Asian markets finished mixed as of the most recent closing prices. The Nikkei 225 gained 2.51% and the Shanghai Composite rose 0.73%. The Hang Seng lost 0.07%. European markets are lower today with shares in Germany off the most. The DAX is down 0.18% while London's FTSE 100 is off 0.02% and France's CAC 40 is lower by 0.01%.
The rupee was trading at Rs 68.18 against the US$ in the afternoon session. Oil prices were trading at US$ 52.62 at the time of writing.
According to an article in The Economic Times, Coal India announced that in this month, it will be starting the second phase of auction of coal linkages for the non-regulated sector and is likely to put on offer 14.5 million tonnes (MT) of fuel.
In this regard, Tranche II of auction of coal linkages for sponge iron sub-sector under non-regulated sector will start from January 17 onwards. Further, in the non-regulated sector, the auction of coal linkages will be for sponge iron, cement, steel and others.
One must note that, the company will put on offer of around 5 MT of coal for the sponge iron sector. In the first round, the company had auctioned around 22 MT of fuel linkages for the non-regulated sector. Also, last year, the Cabinet Committee on Economic Affairs had approved allocation of coal linkages for non-regulated sector only through auction route.

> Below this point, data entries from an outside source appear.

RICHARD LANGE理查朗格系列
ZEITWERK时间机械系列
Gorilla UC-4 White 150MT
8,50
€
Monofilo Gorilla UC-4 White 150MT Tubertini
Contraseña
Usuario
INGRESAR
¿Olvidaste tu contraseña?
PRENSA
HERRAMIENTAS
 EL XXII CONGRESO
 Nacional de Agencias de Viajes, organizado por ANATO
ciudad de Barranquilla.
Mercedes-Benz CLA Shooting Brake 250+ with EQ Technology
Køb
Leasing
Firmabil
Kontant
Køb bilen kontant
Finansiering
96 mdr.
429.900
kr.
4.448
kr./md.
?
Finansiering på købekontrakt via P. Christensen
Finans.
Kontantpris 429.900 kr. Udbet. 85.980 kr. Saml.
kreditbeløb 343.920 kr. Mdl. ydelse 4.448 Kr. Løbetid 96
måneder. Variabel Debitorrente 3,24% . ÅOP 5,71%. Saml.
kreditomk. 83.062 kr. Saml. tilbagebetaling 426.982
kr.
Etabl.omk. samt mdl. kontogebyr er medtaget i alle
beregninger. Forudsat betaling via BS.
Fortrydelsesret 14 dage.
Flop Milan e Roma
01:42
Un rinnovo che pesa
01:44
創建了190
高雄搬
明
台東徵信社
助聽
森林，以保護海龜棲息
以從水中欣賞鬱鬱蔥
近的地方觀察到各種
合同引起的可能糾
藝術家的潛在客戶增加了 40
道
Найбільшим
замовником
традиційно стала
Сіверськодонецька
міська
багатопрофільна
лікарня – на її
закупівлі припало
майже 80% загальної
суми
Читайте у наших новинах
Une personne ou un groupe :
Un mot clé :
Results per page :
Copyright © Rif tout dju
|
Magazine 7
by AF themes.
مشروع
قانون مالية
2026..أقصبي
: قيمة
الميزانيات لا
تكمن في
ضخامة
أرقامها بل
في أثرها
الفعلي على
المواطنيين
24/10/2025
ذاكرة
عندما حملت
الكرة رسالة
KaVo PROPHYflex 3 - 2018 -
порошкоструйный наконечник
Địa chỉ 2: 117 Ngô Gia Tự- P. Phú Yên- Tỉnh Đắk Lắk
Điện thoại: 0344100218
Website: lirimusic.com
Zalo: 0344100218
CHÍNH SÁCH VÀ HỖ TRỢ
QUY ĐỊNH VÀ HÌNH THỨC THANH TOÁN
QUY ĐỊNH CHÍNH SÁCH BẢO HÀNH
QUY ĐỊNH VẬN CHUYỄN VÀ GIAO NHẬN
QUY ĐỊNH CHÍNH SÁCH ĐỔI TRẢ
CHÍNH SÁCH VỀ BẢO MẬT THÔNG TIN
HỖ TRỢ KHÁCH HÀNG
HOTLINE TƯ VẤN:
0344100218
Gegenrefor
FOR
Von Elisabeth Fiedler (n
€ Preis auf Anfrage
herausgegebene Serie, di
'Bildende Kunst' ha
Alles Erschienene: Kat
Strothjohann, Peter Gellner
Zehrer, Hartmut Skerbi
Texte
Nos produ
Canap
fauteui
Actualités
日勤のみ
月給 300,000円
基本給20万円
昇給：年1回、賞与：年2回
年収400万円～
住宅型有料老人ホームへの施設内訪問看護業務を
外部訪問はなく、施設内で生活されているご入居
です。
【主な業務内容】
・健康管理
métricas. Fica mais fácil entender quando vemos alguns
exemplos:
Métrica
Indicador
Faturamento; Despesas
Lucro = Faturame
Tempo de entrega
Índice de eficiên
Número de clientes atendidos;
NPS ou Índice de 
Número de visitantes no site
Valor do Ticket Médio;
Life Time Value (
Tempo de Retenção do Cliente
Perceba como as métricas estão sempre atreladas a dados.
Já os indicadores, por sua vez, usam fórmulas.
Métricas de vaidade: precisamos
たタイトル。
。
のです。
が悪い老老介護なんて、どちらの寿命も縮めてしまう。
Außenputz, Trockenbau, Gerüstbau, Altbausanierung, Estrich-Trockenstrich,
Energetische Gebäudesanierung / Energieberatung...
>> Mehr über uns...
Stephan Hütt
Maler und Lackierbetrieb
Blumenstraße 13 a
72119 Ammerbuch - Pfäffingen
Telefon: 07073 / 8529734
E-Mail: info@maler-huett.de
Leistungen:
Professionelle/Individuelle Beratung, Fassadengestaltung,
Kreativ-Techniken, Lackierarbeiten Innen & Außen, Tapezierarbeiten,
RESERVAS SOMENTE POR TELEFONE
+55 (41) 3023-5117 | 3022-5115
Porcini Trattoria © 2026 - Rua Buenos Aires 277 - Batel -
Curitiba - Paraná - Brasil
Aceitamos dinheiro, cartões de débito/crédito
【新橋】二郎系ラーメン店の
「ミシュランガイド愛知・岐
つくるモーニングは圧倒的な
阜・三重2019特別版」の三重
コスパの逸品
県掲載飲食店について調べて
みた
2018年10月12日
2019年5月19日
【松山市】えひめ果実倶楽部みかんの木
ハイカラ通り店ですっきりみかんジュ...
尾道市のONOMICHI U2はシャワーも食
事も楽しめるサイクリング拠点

2015 had been an absolutely terrible year for metals and mining companies. Almost all of them saw their stock prices plunge and how. 2016, had seen a reversal of sorts though. Barring SAIL and Coal India, all the metals and mining companies have outperformed the Sensex by a wide margin. In one of our premium editions of The 5 Minute WrapUp, we have cited the reasons Coal India's underperformance (Subscription Required). Going forward, whether the worst gets over and prices start to rise again will be the key things to watch out for.
Coal India has underperformed the S&P BSE Metal Index for the first time in three years. While the metal and mining index gained 47%, making it the top performing sectoral gauge of 2016, Coal India has fallen nearly 7.5%.
Coal India's share price ended the day up by 0.5%.
Moving on to the news from stocks in IT sector. HCL Technologies share price surged by 2.7% after it was reported that it has concluded the acquisition of Butler America Aerospace, LLC (Butler Aerospace) with effect from 3 January 2017. Butler Aerospace is a wholly owned subsidiary of Butler America LLC.
One must note that, HCL had announced in October 2016 regarding its acquisition of Butler America Aerospace, an aerospace & defense engineering service provider to US aerospace and defense customers. The acquisition is excluding the staffing business of Butler America Inc. The consideration for this acquisition was US$85 million payable in cash.
Reportedly, the acquisition will bolster HCL's capabilities in engineering services and access to clients with large R&D spends. India is an information technology powerhouse. In an extremely challenging global economy, western corporations are now expecting Indian IT firms to deliver a more compelling value proposition in terms of growth prospects. Going forward, whether the Indian IT firms are up to the task will be the key thing to watch out for.